PivotKara Swisher Calls Out Elon Musk and Big Tech’s “Petty, Angry" People | Pivot
At a glance
WHAT IT’S REALLY ABOUT
Pivot weighs Turner’s legacy, media earnings, Musk drama, AI investing risks
- Ted Turner is remembered as a visionary, philanthropic, and idiosyncratic billionaire whose original CNN mission was news access—not today’s outrage-driven cable incentives.
- Warner Bros. Discovery, Paramount, and Disney earnings illustrate legacy media’s ongoing structural decline in linear TV, uneven streaming economics, and the strategic pressure for consolidation or activist intervention.
- Anthropic’s compute needs and its willingness to work with Musk-linked infrastructure highlight the industry’s power-and-chips bottleneck and the uncomfortable alliances it can produce.
- The OpenAI vs. Musk trial is framed as seller’s regret and control-seeking rather than a strong legal claim, with the transcript revelations reading like irrelevant corporate soap opera.
- Using ChatGPT/Claude for portfolio management can be useful for learning and scenario thinking, but retail investors are outgunned by institutional AI and should default to low-cost diversified ETFs while watching privacy risks.
IDEAS WORTH REMEMBERING
5 ideasTurner’s legacy is more complicated than ‘he ruined news.’
They argue CNN began as scrappy, service-oriented innovation to broaden news access, while later outrage-driven formats were amplified by competitors and market incentives rather than Turner’s intent.
Legacy media results show linear TV decay is still the central drag.
Even with streaming improvements, WBD and Paramount face pay-TV subscriber losses and ad pressure, reinforcing that streaming growth must outrun a structurally shrinking legacy base.
Disney looks operationally stronger than its stock narrative suggests.
They cite earnings beats and streaming margin improvement, but note the market still discounts traditional media; Galloway floats activists or restructuring (e.g., spin-outs) as plausible catalysts.
AI leaders will make ‘strange bedfellow’ infrastructure deals because compute is the bottleneck.
Anthropic’s explosive growth creates urgent capacity needs, making partnerships with Musk-adjacent data centers conceivable despite reputational and ethical concerns—power, chips, and data centers dictate strategy.
The Musk vs. OpenAI case is portrayed as contract law plus ego, not moral stewardship.

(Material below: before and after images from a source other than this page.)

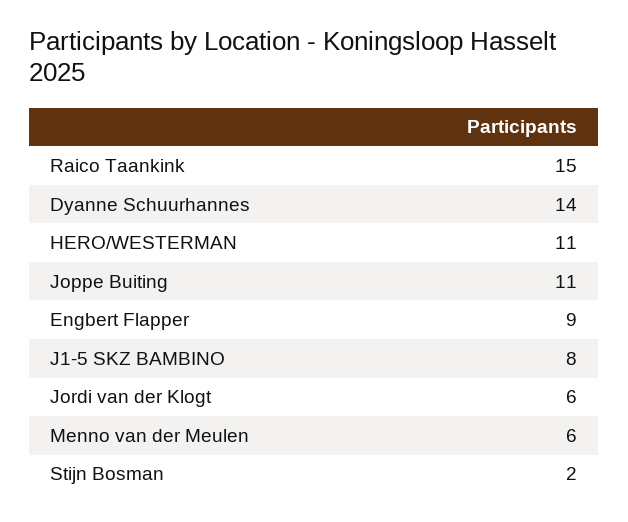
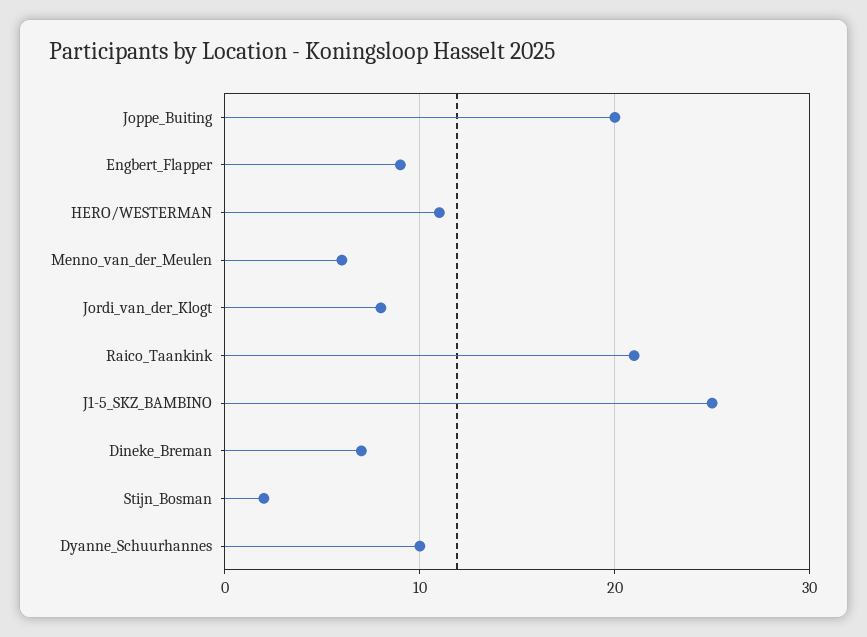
  {
-   "Raico Taankink": 15,
+   "Raico Taankink": 21,
-   "Dyanne Schuurhannes": 14,
+   "Dyanne Schuurhannes": 10,
    "HERO/WESTERMAN": 11,
-   "Joppe Buiting": 11,
+   "Joppe Buiting": 20,
    "Engbert Flapper": 9,
-   "J1-5 SKZ BAMBINO": 8,
+   "J1-5 SKZ BAMBINO": 25,
-   "Jordi van der Klogt": 6,
+   "Jordi van der Klogt": 8,
    "Menno van der Meulen": 6,
-   "Stijn Bosman": 2
+   "Stijn Bosman": 2,
+   "Dineke_Breman": 7
  }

Both hosts dismiss the personal-drama details (texts, loyalties, relationships) as largely irrelevant to the legal question, framing Musk’s position as retroactive control-seeking after OpenAI’s value surged.
WORDS WORTH SAVING
5 quotesThese are the richest people on earth, and they're so manifestly unhappy. They just can't shut the fuck up. And what tiny, petty, angry, unhappy people they all are, every single one of them.
— Kara Swisher
You can go from a nonprofit to a for-profit. You're allowed to do that. This is regret and a messiah complex cosplaying a legal argument.
— Scott Galloway
It sucks to be a grown-up. He signed the legal documents.
— Scott Galloway
Ken Griffin will hire 2,000 PhDs, and he will weaponize them with AI, and they will outperform the market. But you believing with your $20 a month Claude Cowork weapon can compete against these folks, you are showing up with a very elegant squirt gun, and they have a fucking howitzer.
— Scott Galloway
But the problem is we shouldn't have to trust these people. We should be able to elect representatives we can trust... to do the right thing... and regulate these companies.